[Your assignment] No picture belongs in the copy. Repeat each line below exactly.

[Dataset]
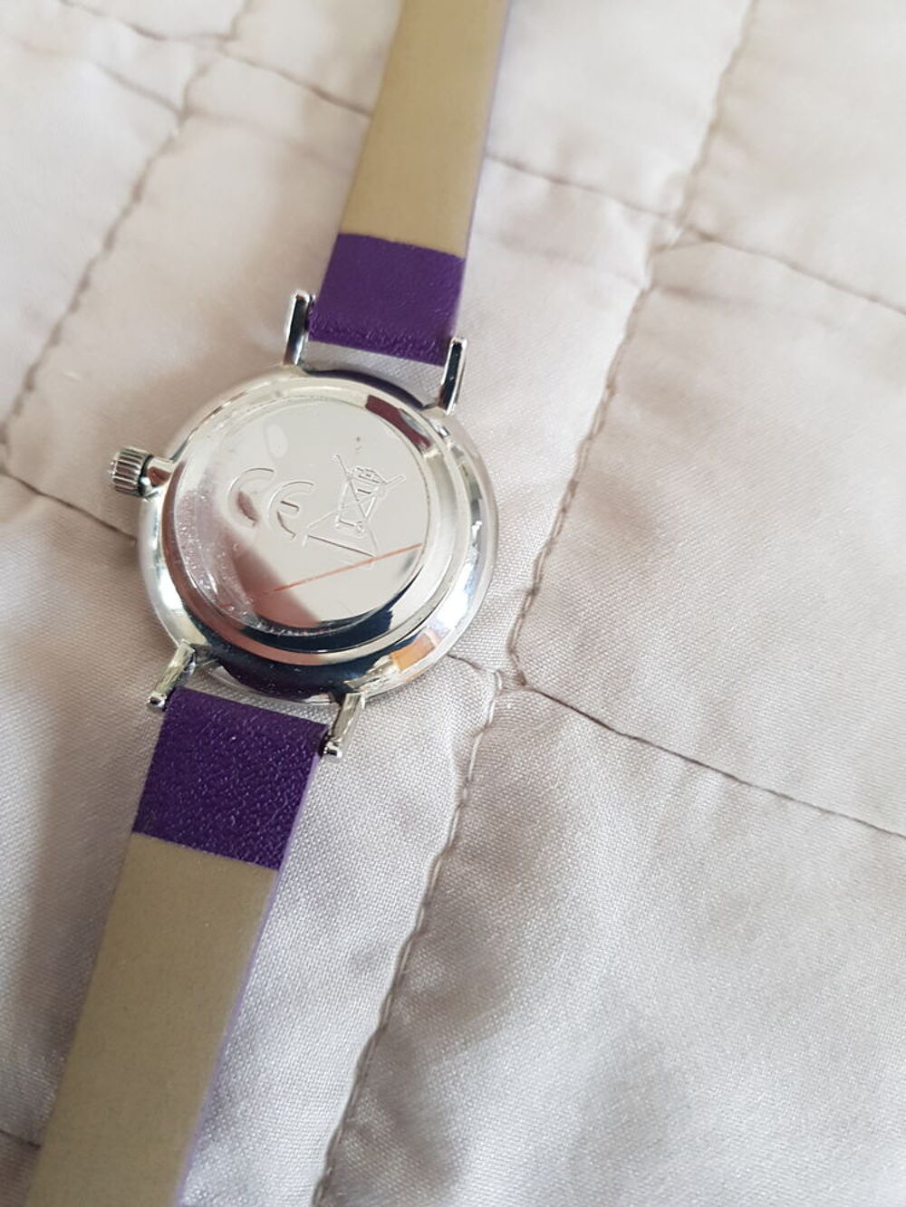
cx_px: 453
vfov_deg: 67.3
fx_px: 907
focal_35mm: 26
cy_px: 604
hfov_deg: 53.1
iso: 200
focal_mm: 4.2
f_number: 1.7
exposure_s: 1/33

[Written solution]
cx_px: 453
vfov_deg: 67.3
fx_px: 907
focal_35mm: 26
cy_px: 604
hfov_deg: 53.1
iso: 200
focal_mm: 4.2
f_number: 1.7
exposure_s: 1/33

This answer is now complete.